Lindera umbellate Thunb. var. membranacea (Maxim.) Momiyama 属名(リンデラ)スウェーデンの植物学者Johann Linder(1676-1723)に因む。北海道(渡島半島)、本州(東北地方以南の日本海側)に分布。

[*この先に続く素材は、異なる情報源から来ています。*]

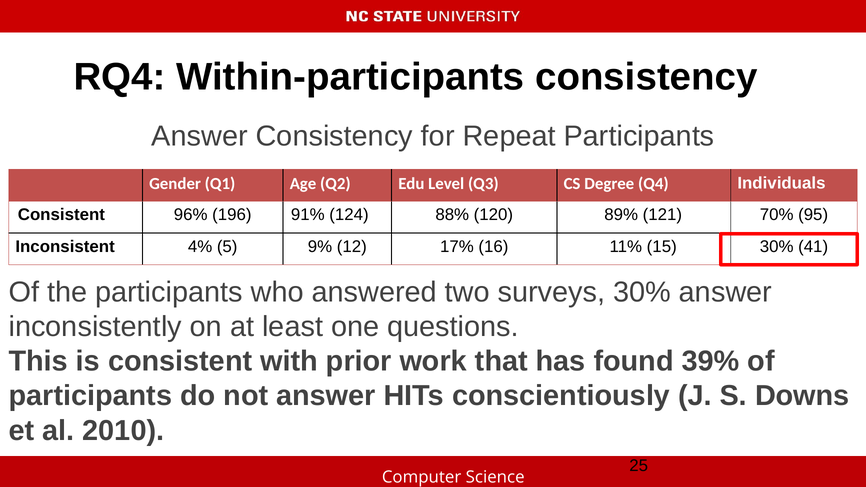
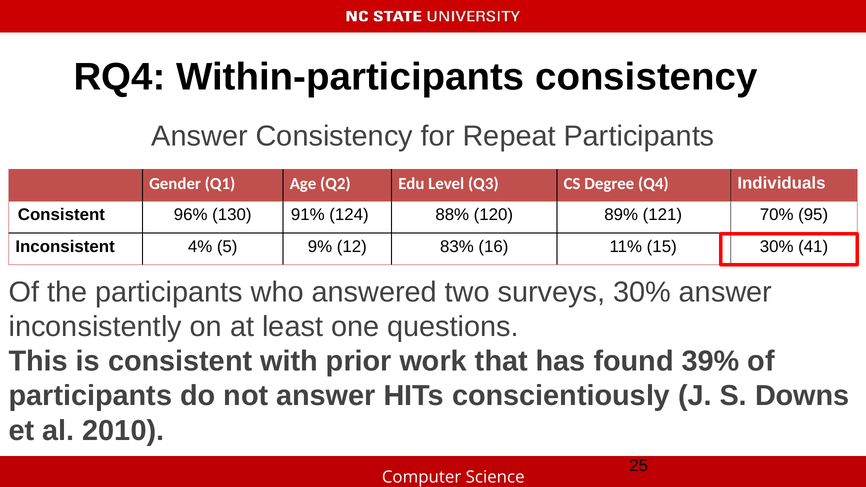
196: 196 -> 130
17%: 17% -> 83%
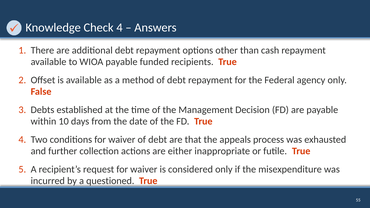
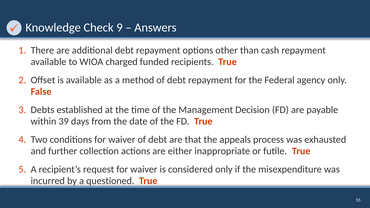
Check 4: 4 -> 9
WIOA payable: payable -> charged
10: 10 -> 39
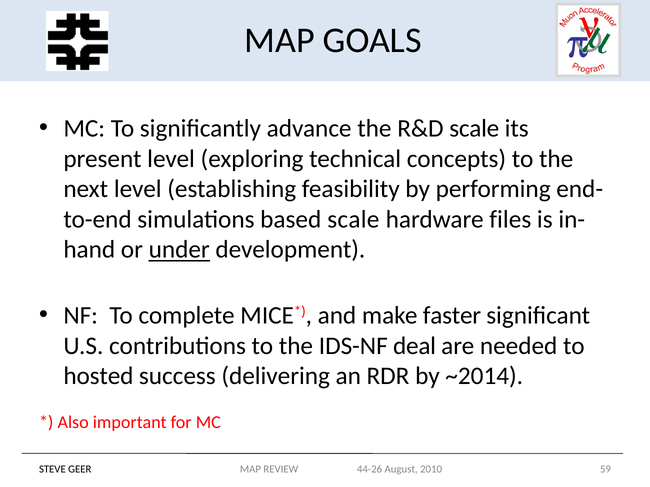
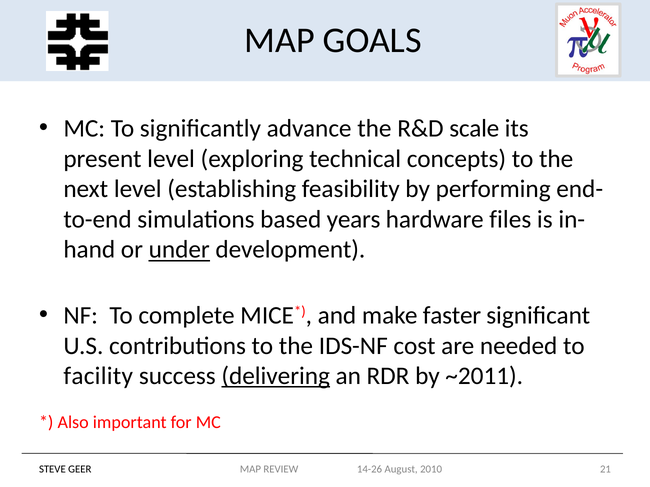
based scale: scale -> years
deal: deal -> cost
hosted: hosted -> facility
delivering underline: none -> present
~2014: ~2014 -> ~2011
44-26: 44-26 -> 14-26
59: 59 -> 21
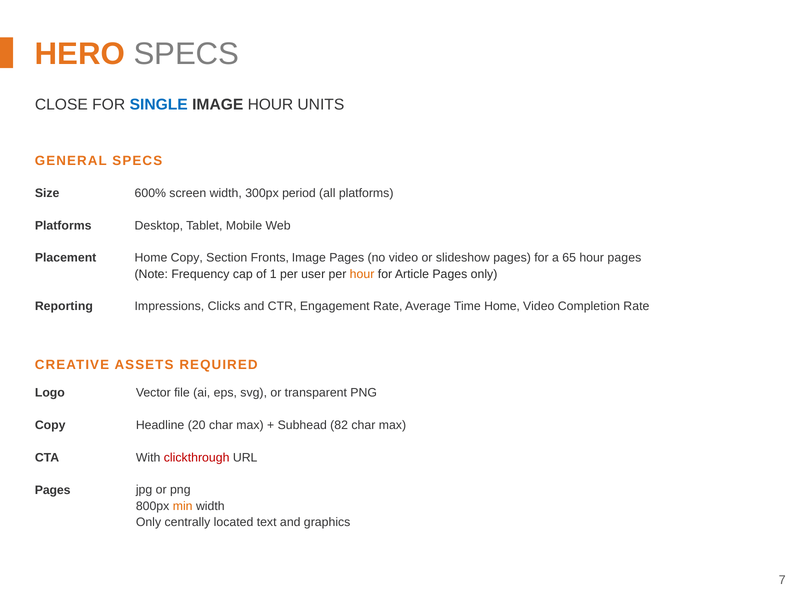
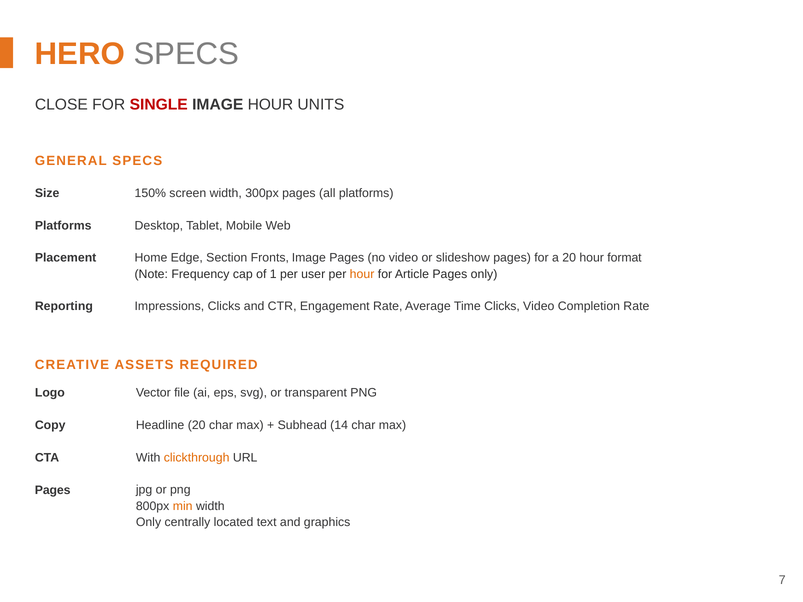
SINGLE colour: blue -> red
600%: 600% -> 150%
300px period: period -> pages
Home Copy: Copy -> Edge
a 65: 65 -> 20
hour pages: pages -> format
Time Home: Home -> Clicks
82: 82 -> 14
clickthrough colour: red -> orange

雌雄異株

クロモジの変種で、葉はクロモジより大形で長さ約13cm。裏面の脈に沿って淡黄色の軟毛が生える。

基本種のクロモジについては、樹皮に黒い斑点のあるところから、これをくろきと称したもので、昔、この木を、皮を残して、先のほうを穂のように砕いて、穂楊子(中国ではハコヤナギを用いて穂楊子を作ったので楊子の名が起こった。)として使ったので、黒木の楊子の意味で、これを黒楊子と称した。

昔は、宮中などに仕える女房たちの間では、衣食住に関する一般社会に用いられる用語、特に直接その名を口にすることがはばかられるような言葉に、その語の一部にもじを付け加えて用いたもので、これを文字詞(もじことば)または女房詞という。文字詞の例を挙げると、すもじ(鮨)・しゃもじ(杓子)・かもじ(髪の毛)・ゆもじ(湯巻すなわち腰巻)・そもじ(そなた)・お目もじ(お目にかかること)などである。黒楊子も、歯を掃除するためのものであるから、女房たちがずばりその名をもって呼ぶことは当然忌まれ、黒楊子のくろにもじを付してくろもじと称し、このくろもじがそのまま木の名前になったものであろう。
クロモジの木を楊子に用いるのは、樹枝に精油(リナロールなど)やアルコール類が含まれ、ヒトは(そしてシカも)それを芳香とかんじる。殺菌力を有するので、歯の衛生に適している。

参考及び引用文献:牧野富太郎「牧野新植物図鑑」北隆館、木の名の由来深津正・小林義雄著(日本林業技術協会)

早春から春のトレッキングでも目に付く植物であり、葉を指先ですこしつまみこすり鼻を近づけてください。どんな匂いがするでしょうか。